Wonseok Oh

I am a first-year M.S. student at the University of Michigan. I am currently majoring in Electrical and Computer Engineering (computer vision track).

I am currently a research intern under the guidance of Professor
Andrew Owens, focusing on multi-modal learning using sound.

Previously I was a research assistant at the ETRI, Daejeon, South Korea, working with Kimin Yun and Yongju Lee in the summer of 2021 and 2022.
I received a B.S. in Computer Science and Engineering at Korea University and a B.E. in Software Technology and Enterprise Program, Chemical and Biological Engineering in 2022 (triple major!).
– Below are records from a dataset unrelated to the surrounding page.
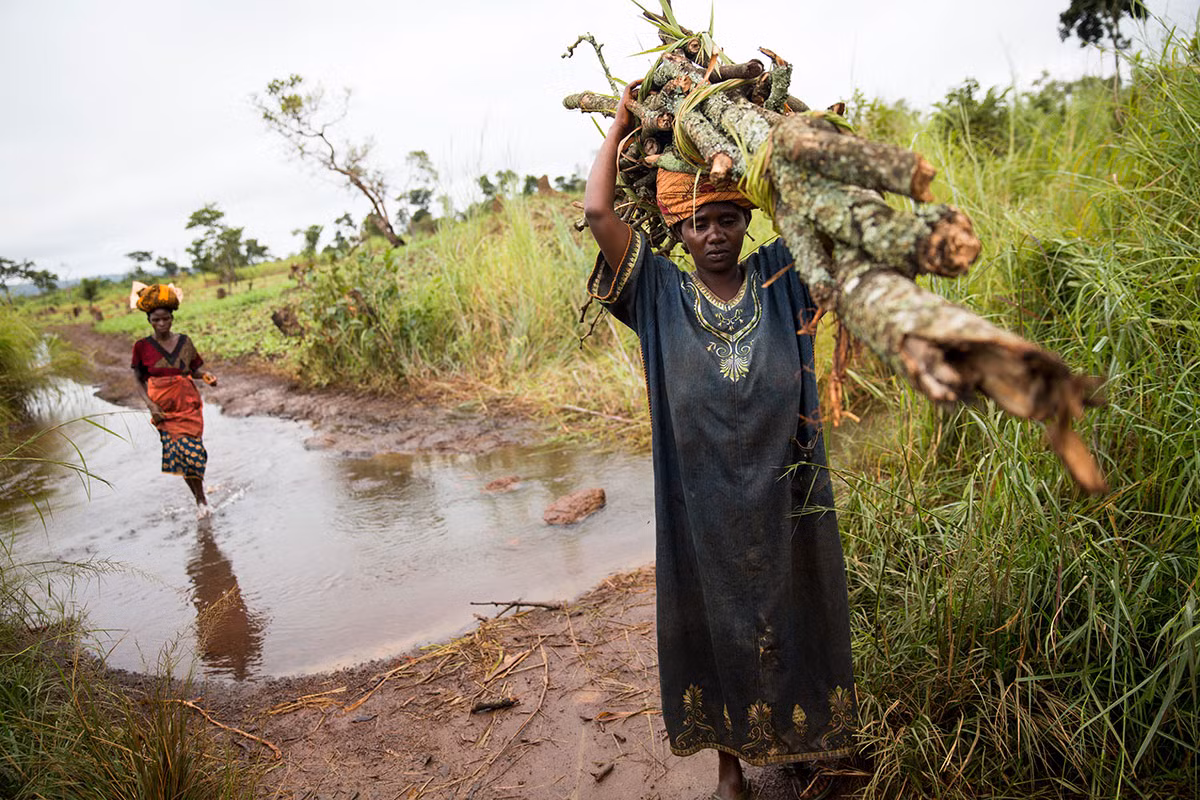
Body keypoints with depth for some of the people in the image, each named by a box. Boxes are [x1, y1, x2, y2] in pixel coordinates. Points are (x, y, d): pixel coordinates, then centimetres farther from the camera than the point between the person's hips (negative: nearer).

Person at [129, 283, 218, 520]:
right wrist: (149, 403, -8)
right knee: (177, 453, -5)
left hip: (188, 404, 0)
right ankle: (200, 500, 9)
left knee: (190, 451, -11)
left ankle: (200, 498, 8)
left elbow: (195, 368, 12)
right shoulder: (142, 346, 1)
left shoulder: (184, 342, 4)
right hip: (162, 408, 0)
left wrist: (206, 375, -10)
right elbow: (140, 381, 6)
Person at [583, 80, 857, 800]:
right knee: (717, 625, 14)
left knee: (795, 618, 16)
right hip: (704, 507, -1)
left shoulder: (779, 278, 2)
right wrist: (622, 124, 2)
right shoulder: (661, 296, -2)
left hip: (786, 499, 1)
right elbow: (598, 211, -9)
My research interests are Computer Vision, Machine Learning, and Robotics. I'm most interested in computational creation using generative models and robot perception.

I'm looking for an internship in the summer and a lab to work with from the fall semester of 2025 :)

Recent Projects

EECS556 Image processing (Instructor: Liyue shen)

  1. Enhancing Multi-View Optical Illusion Generation with Latent Diffusion Models and Traditional Image Processing.
    Improve the perception of multi-view optical illusions by combining latent diffusion models with traditional image processing techniques. Our approach generates high-quality images from limited data and provides diverse transformations, including rotations and flips, to enhance the details usually obscured in 2D images.

EECS504 Foundations of Computer Vision (Instructor: Jason Corso)
Selected one of the best project

  1. Domain transfer of sketched facial image into realistic facial image to prevent crime (Vision detectives).
    Improve forensic methods by generating detailed images of criminals from sketches using the pSp model. Then refine these images by applying specific characteristics through InstructPix2Pix. Evaluate the approach with real sketches.

EECS598 Action and Perception (Instructor: Stella Yu)

  1. Robotic Adaptation Strategies: From Simulation to Real-World Execution with RMA.
    Enhanced and evaluated Rapid Motor Adaptation (RMA) for legged robots. Key components include fine-tuning RMA to better adapt to diverse terrains, comparing phase-1 and phase-2 adaptations, and methodically analyzing performance across a range of environmental challenges in the real world. JPG [1] [2] MP4 [1] [2] [3] [4] [5] [6] [7] [8]

EECS542 Advanced topics of computer vision (Instructor: Andrew Owens)

  1. Multimodal with Latent Diffusion Models to Advance Multi-View Optical Illusion Generation.
    Proposed a method that enhances latent diffusion models with multimodal inputs, including sound and text, to generate dynamic multi-view optical illusions. Demonstrate the feasibility of multimodal approaches in enhancing optical illusion generation, evidenced by superior CLIP scores.

EECS598 Biomedical Imaging (Instructor: Liyue shen)

  1. Generate Domain Knowledge Diffusion Models employing the Schrödinger Bridge to enhance data representation for rare diseases.
    By maintaining domain integrity using a domain phase loss method, high-fidelity images for medical imbalance datasets were made. The approach overcomes prior knowledge loss when transferring between domains, outperforming existing models in unpaired image-to-image translation.

EECS453 Principles of Machine Learning (Instructor: Qing Qu)

  1. Learning Accurate and Parsimonious Point Cloud Representations from Images. Making efficient point cloud Nerf.
    Combine the strengths of volumetric neural rendering and deep multi-view stereo, using neural 3D point clouds and features to efficiently model a radiance field, improving both efficiency and visual quality.